──────── Provided passage

# CD drive will not eject



## sup2jzgte

The oddest thing keep happening to my old Dell 2400.  I just put this into a new case for my brother and the CD drive would not eject, so while trouble shooting I found that if I unplug the IDE cable from the Mobo I can eject the drive, once I plug the cable back in the drive is no longer functional. Does anyone know what the deal is?  I tried 3 different cable and still the samething.


----------



## Vizy

possible some sopftware s trying to read the drive during. how long do u wait for the drive to eject after it wont. also, try an alternative way to eject, such as in itunes or any media player, press eject. also c if a good poke in the eject hole would get it working, or maybe restart ur comp


----------



## sup2jzgte

Vizy93 said:


> possible some sopftware s trying to read the drive during. how long do u wait for the drive to eject after it wont. also, try an alternative way to eject, such as in itunes or any media player, press eject. also c if a good poke in the eject hole would get it working, or maybe restart ur comp



Thing is there is no software on the HD, it is blank because I cleaned it and Im going to reinstall windows.


----------



## Vizy

sup2jzgte said:


> Thing is there is no software on the HD, it is blank because I cleaned it and Im going to reinstall windows.



first reinstall windows, if possible, then check. im not a pro or anything but check the back of ur drive and check if any pins are bent or anything


----------



## sup2jzgte

There is no pins missing on the drive but it looks like there is one missing on the IDE port on the mobo.

────────────────

• [Action item a]: In the records, swap "purple fabric at center" for "purple cloth at center" in everything from the line containing "Measure the distance" down to the line containing "Yes, it is in front of point (453, 307).", and give those lines back with nothing else changed. Leave the pictures out.

──────── Excerpted data

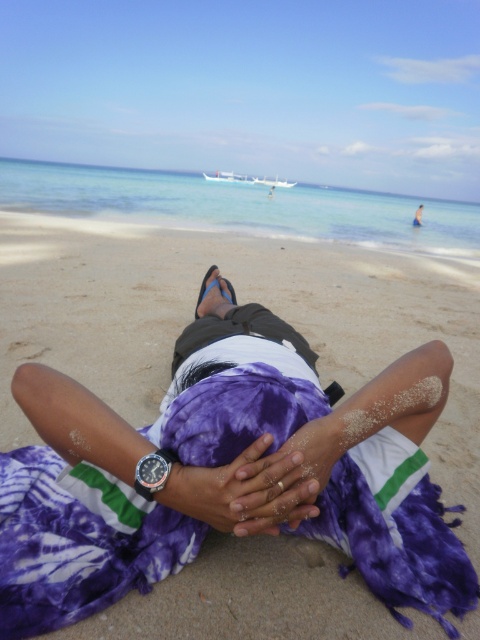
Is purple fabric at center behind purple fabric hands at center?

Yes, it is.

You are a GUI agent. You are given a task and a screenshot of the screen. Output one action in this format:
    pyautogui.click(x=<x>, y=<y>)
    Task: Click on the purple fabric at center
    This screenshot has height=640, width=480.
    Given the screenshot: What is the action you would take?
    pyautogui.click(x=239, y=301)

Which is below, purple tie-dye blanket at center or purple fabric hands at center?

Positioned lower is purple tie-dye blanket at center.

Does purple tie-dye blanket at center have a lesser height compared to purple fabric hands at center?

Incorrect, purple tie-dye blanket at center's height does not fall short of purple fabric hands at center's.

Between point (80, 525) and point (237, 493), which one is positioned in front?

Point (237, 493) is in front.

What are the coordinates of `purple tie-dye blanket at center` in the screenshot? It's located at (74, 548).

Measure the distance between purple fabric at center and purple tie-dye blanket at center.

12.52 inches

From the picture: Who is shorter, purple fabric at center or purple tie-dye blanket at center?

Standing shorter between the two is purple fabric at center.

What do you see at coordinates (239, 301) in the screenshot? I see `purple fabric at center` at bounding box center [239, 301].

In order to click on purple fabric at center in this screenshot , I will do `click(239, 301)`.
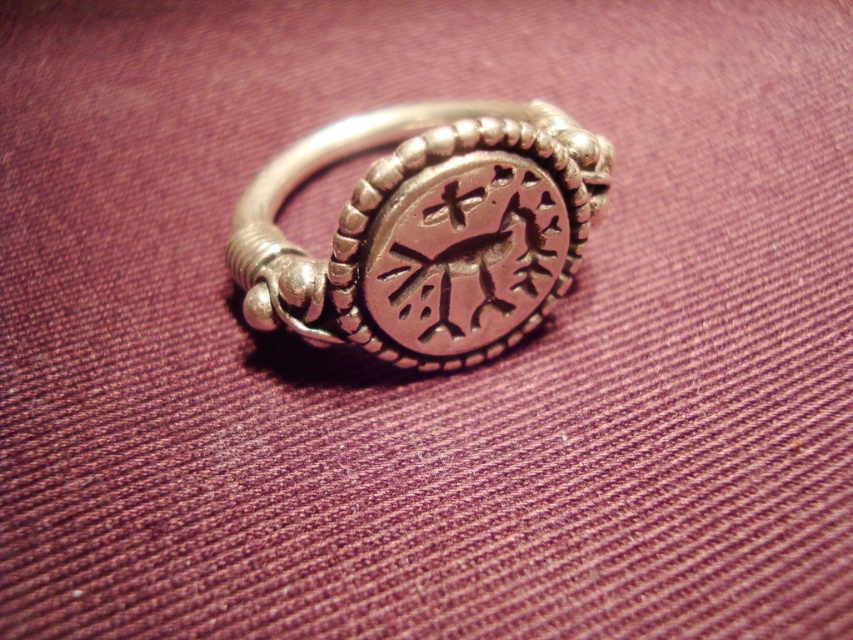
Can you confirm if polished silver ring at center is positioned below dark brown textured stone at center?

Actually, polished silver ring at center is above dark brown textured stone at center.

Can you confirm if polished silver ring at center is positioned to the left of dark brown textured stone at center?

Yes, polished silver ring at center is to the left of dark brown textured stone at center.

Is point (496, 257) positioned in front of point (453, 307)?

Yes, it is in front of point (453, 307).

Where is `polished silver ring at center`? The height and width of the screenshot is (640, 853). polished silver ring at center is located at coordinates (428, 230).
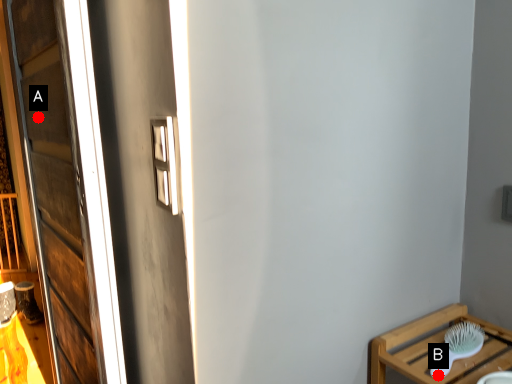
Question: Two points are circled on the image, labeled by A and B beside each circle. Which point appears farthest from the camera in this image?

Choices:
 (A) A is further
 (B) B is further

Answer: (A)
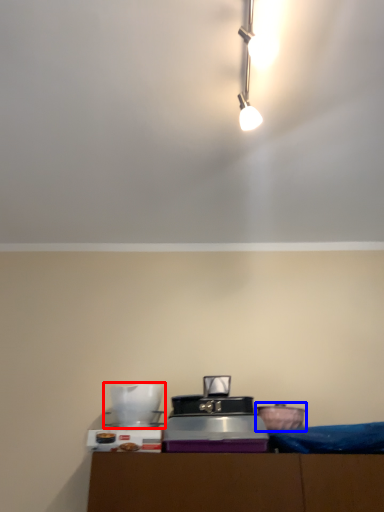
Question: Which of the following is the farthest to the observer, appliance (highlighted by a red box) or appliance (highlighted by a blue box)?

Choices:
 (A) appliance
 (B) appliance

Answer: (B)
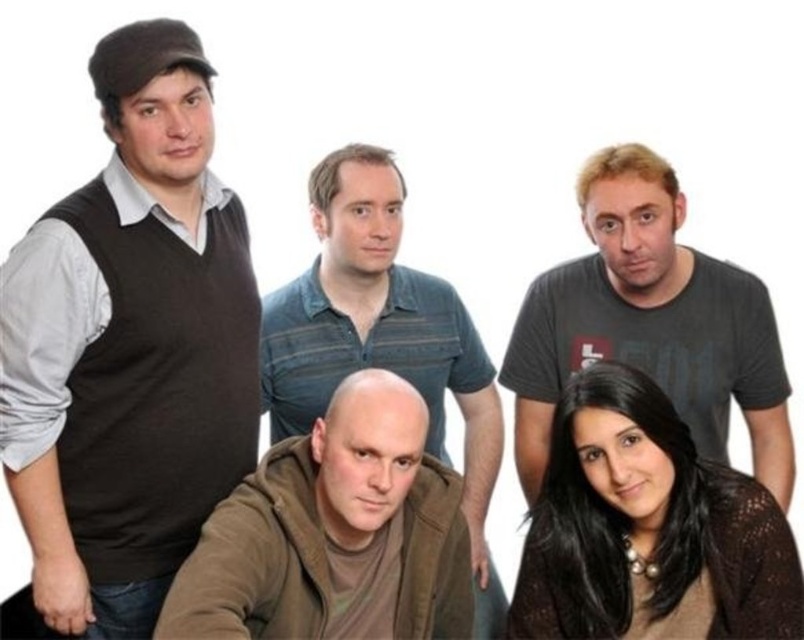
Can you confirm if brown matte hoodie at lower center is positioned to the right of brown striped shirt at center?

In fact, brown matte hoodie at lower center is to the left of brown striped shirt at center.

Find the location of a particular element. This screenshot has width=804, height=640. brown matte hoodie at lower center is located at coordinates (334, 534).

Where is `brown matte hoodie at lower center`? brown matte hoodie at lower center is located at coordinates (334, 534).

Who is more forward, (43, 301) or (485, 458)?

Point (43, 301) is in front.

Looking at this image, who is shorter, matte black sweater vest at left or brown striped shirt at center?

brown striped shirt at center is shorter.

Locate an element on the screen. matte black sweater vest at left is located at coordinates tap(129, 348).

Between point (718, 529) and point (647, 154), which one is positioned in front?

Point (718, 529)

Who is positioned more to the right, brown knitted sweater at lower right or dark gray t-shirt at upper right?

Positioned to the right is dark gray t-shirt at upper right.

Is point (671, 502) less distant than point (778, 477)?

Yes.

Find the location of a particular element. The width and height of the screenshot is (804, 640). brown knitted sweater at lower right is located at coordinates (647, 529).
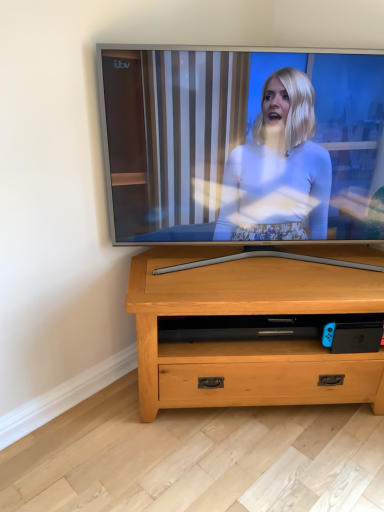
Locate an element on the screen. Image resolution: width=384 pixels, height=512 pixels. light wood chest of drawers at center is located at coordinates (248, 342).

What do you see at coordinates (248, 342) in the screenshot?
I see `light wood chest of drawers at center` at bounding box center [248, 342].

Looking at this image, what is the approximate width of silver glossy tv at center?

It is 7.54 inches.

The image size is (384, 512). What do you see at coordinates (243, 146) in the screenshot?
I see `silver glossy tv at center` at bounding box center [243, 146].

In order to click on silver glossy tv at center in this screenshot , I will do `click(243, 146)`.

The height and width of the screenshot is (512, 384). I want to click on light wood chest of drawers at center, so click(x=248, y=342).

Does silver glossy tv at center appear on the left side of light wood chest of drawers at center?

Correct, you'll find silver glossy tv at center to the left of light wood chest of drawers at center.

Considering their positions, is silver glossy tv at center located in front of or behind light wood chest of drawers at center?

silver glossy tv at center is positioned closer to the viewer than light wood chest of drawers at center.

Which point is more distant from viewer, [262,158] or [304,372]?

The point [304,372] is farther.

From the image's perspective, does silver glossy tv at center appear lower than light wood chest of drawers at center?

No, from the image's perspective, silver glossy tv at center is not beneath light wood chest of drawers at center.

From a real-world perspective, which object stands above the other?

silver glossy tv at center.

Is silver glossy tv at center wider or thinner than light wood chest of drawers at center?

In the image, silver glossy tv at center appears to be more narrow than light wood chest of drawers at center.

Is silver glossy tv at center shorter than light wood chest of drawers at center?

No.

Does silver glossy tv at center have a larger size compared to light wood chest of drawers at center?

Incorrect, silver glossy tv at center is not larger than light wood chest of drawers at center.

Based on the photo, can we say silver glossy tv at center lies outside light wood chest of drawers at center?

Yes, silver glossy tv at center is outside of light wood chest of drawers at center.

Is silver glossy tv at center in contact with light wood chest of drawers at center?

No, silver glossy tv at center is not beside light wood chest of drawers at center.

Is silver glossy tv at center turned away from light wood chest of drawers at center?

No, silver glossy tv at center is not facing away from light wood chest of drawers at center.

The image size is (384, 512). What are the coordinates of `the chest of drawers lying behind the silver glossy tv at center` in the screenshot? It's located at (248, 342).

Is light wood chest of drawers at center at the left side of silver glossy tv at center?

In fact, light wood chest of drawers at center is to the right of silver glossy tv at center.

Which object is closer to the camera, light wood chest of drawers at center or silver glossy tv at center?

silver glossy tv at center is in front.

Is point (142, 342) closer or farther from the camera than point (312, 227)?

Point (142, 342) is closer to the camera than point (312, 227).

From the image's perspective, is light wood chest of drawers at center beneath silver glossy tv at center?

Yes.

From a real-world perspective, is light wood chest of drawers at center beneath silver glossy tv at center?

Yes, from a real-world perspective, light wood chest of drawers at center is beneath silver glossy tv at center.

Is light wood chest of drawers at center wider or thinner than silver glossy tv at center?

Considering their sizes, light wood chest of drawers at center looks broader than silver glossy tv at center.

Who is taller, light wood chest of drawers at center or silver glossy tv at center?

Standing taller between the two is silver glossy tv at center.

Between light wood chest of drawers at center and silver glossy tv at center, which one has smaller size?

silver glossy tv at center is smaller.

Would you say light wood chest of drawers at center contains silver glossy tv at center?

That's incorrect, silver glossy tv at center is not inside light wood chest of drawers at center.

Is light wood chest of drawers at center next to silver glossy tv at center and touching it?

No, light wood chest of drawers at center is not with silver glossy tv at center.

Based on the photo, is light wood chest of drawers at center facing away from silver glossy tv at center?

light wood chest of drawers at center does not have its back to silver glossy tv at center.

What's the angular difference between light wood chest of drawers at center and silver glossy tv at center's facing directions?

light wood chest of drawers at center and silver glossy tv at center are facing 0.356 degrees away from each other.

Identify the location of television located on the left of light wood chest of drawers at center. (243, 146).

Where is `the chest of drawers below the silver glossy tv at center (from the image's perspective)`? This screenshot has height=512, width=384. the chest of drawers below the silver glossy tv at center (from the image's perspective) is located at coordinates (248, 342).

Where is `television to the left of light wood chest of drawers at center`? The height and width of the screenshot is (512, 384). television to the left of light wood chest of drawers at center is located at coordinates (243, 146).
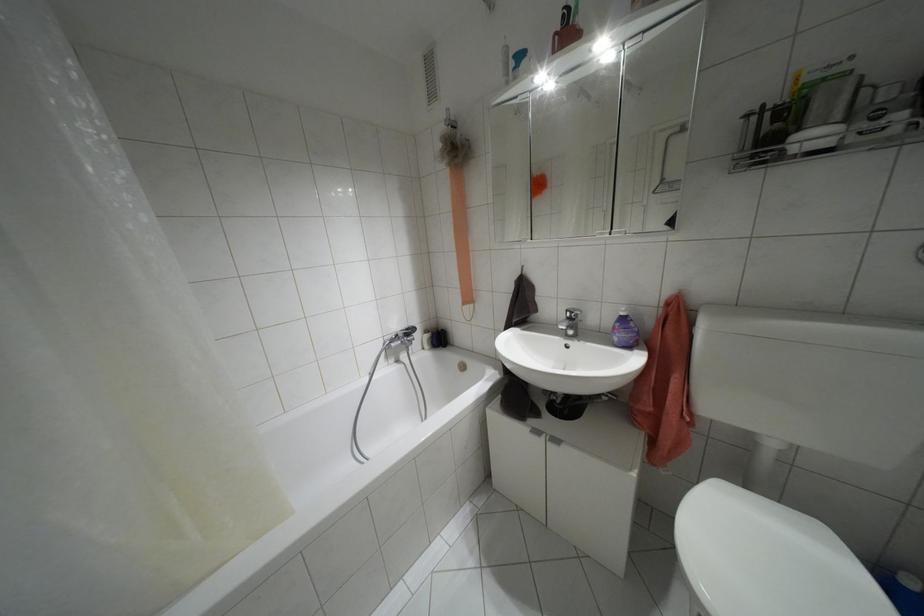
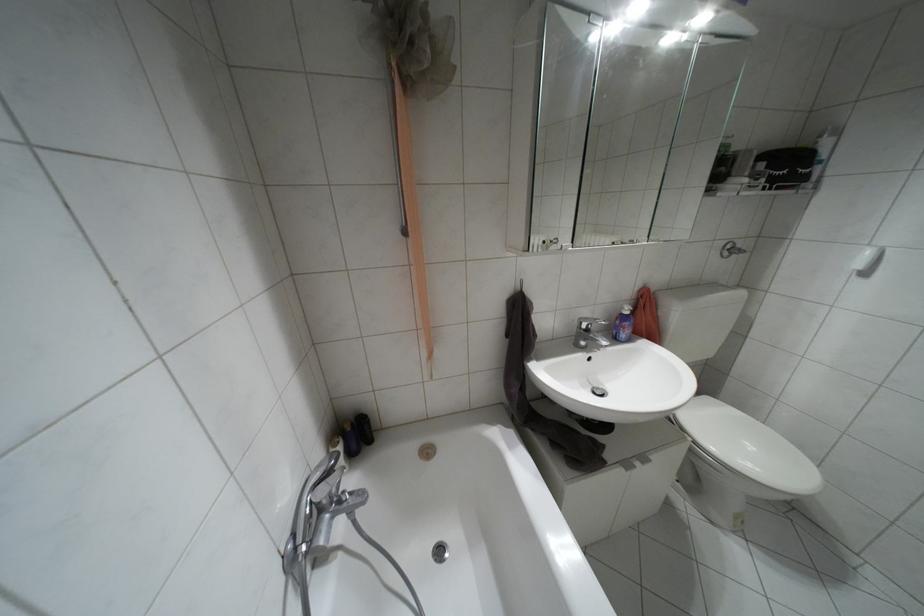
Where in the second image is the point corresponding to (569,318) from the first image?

────────────────

• [Action item b]: In the CD drive thread, how many different cables did the original poster try?

• [Task solution a]:
Measure the distance between purple cloth at center and purple tie-dye blanket at center.

12.52 inches

From the picture: Who is shorter, purple cloth at center or purple tie-dye blanket at center?

Standing shorter between the two is purple cloth at center.

What do you see at coordinates (239, 301) in the screenshot? I see `purple cloth at center` at bounding box center [239, 301].

In order to click on purple cloth at center in this screenshot , I will do `click(239, 301)`.
Can you confirm if polished silver ring at center is positioned below dark brown textured stone at center?

Actually, polished silver ring at center is above dark brown textured stone at center.

Can you confirm if polished silver ring at center is positioned to the left of dark brown textured stone at center?

Yes, polished silver ring at center is to the left of dark brown textured stone at center.

Is point (496, 257) positioned in front of point (453, 307)?

Yes, it is in front of point (453, 307).

• [Task solution b]: Three.